In the present circumstance, that means saying something like, "You're right. The payroll tax isn't necessary. In fact, ' The Treasury can pay out all that Social Security provides while the accountants declare the funds more and more in the red.' And the same is true for Medicare, and any Medicare-for-all program. Thanks for pointing that out. Now, let's make it so for everything."
This issue, like too many others over the past four years, is dominated by reactive politics, by instinctive and instant revulsive reactions to Donald Trump. Trump has been a bird in the house of American politics for four years. Let's not allow him to become a bird in the house of our minds.
Social Security and Medicare have been under attack for decades, at least as much from Democrats as from Republicans. Donald Trump didn't start the fire to burn them down, and nothing he has done or said about them has been anywhere close to as damaging to SS&M as Obama's almost-successful "Grand Bargain" initiative or Biden's constant carping. Nothing anyone has said about Social Security in the last year is truer than Trump's remarks that Biden has a " terrible record " on Social Security and " Democrats are going to destroy your Social Security ." The problem isn't Donald Trump. The problem is the neo-liberal austerity paradigm that the Republicans who will push Trump where they want him to go, and the Democrats, and everybody on the left or right who is clinging to the payroll tax/trust fund ploy is embracing and perpetuating. It's not social democracy; it's soft left neo-liberalism.

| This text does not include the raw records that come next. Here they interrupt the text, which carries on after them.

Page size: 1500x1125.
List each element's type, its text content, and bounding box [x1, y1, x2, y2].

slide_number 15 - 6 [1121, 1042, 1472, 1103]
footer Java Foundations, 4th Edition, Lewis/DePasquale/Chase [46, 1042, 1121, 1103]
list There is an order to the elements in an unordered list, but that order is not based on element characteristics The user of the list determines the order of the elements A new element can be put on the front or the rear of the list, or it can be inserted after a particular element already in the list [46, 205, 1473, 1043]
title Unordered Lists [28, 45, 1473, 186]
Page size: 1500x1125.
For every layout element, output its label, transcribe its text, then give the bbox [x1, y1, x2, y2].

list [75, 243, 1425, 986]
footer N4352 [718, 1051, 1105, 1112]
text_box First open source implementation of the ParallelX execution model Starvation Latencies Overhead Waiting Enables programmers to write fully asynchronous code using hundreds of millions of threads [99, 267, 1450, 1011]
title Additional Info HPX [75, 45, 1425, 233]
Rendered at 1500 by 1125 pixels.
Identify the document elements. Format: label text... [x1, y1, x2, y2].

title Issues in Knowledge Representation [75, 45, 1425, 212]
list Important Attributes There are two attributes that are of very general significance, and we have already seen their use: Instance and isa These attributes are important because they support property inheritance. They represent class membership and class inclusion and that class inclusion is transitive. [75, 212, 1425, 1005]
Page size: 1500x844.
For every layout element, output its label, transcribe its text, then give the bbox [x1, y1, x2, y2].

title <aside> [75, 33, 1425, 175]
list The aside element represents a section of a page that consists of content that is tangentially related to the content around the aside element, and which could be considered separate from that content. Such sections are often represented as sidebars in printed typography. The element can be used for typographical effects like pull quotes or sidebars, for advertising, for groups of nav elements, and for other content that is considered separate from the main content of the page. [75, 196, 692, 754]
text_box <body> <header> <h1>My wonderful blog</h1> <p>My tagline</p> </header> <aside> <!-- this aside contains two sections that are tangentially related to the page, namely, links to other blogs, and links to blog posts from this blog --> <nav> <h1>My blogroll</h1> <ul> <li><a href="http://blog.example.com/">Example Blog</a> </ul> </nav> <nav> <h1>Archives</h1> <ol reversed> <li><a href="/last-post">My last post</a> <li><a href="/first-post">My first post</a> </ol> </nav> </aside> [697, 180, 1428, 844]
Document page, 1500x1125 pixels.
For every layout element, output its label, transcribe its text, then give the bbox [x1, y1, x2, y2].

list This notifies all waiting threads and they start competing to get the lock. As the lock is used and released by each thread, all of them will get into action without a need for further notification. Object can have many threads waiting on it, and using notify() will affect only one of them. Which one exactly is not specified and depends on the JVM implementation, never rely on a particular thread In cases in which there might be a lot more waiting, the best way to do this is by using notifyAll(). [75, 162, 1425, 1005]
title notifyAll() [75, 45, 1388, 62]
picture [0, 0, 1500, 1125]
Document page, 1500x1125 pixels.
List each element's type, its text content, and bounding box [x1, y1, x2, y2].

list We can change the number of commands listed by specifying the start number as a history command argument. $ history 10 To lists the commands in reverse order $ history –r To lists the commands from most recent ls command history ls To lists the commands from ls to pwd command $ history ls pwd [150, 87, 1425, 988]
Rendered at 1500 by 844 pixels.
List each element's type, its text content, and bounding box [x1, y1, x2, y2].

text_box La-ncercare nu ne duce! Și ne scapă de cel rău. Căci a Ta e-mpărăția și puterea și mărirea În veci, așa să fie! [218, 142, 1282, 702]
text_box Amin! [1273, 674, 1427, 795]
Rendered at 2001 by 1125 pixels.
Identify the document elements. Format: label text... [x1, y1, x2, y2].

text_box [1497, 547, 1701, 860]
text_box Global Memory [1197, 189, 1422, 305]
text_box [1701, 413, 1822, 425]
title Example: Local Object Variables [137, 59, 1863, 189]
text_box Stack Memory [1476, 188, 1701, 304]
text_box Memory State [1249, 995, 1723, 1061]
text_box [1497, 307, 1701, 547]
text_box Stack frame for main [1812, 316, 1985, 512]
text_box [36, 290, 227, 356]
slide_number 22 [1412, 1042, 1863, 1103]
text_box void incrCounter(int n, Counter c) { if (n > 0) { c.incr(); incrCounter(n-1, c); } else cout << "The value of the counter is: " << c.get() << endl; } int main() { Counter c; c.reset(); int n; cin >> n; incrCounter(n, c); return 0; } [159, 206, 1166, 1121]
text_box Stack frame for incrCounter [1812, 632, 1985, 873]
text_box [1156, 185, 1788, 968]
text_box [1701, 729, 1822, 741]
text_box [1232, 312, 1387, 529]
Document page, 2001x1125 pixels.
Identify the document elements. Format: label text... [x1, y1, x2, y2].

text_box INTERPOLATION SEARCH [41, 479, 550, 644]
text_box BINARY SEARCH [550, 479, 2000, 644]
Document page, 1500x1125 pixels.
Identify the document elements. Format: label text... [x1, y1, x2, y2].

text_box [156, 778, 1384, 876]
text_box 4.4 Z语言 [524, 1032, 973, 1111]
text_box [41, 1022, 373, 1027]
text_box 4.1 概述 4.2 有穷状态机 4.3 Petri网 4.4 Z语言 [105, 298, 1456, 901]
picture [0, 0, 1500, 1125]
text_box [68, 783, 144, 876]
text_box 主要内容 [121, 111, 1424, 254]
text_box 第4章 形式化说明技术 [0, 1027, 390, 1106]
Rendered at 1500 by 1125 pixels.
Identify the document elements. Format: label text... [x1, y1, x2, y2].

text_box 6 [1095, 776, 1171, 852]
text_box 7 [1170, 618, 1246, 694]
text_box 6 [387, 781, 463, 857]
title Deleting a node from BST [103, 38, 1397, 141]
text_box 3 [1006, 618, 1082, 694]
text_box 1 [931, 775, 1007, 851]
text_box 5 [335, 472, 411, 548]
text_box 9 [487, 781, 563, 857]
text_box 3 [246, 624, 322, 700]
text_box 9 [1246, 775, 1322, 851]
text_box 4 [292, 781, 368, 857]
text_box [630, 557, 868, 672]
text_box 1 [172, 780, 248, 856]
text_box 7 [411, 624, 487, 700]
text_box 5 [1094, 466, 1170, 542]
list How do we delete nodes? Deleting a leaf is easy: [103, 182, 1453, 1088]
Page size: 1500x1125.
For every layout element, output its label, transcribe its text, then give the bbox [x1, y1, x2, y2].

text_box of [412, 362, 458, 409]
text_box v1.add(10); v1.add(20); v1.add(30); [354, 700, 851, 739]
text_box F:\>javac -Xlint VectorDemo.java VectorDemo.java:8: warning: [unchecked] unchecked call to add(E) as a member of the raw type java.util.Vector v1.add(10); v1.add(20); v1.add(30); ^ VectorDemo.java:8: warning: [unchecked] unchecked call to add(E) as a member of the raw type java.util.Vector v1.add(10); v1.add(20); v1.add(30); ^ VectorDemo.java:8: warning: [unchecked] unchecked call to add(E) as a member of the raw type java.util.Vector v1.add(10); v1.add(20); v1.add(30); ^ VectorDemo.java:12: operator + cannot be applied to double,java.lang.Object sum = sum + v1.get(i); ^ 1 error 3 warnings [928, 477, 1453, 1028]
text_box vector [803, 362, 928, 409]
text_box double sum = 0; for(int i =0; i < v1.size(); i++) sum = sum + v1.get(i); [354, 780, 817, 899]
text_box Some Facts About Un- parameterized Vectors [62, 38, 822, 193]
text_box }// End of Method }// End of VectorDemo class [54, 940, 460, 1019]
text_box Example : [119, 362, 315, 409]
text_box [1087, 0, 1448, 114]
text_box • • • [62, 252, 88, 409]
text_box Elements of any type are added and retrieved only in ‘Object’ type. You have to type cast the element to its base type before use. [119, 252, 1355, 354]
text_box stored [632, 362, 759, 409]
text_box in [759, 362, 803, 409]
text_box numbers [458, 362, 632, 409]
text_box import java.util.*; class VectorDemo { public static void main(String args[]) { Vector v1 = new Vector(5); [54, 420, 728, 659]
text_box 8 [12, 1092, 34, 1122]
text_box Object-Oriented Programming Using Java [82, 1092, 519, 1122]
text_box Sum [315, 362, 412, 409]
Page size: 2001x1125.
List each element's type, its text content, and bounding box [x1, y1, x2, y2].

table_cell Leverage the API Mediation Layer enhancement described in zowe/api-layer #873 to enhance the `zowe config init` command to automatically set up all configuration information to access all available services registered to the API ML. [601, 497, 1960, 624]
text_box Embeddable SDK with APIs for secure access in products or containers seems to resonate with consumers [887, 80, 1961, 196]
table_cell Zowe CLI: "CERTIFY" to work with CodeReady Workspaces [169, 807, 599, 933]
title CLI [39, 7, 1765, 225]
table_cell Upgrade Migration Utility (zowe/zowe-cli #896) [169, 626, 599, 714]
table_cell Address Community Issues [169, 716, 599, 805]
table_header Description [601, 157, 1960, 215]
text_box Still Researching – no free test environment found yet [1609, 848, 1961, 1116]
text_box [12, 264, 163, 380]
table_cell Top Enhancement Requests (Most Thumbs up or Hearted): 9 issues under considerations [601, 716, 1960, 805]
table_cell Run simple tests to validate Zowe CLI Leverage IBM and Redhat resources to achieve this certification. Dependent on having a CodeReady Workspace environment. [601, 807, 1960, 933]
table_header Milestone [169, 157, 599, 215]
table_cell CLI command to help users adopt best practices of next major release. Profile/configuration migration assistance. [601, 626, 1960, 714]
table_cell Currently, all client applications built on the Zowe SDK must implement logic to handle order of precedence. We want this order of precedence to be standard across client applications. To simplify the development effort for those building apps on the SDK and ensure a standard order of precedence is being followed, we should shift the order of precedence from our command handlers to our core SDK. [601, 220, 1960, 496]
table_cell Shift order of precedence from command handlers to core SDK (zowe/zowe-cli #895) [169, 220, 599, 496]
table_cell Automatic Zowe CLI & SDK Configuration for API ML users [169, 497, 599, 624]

If, in the present crisis, the left can't seize on any statement or action that can free social programs from the absurd constraints of the payroll-tax/trust-fund scheme that "embody[s] to as great an extent as possible the principles of capitalism"well, that will be one more opportunity given by this unprecedented crisis which the left has failed to turn into the kind of change that is as radical as reality.
Payroll taxes are a bad idea. And it's the progressive left's stubborn defense of them and the paradigm they sustain, not Trump or Mnuchin's insouciance about them, that poses the greater danger to the future of Social Security, Medicare, and all such programs.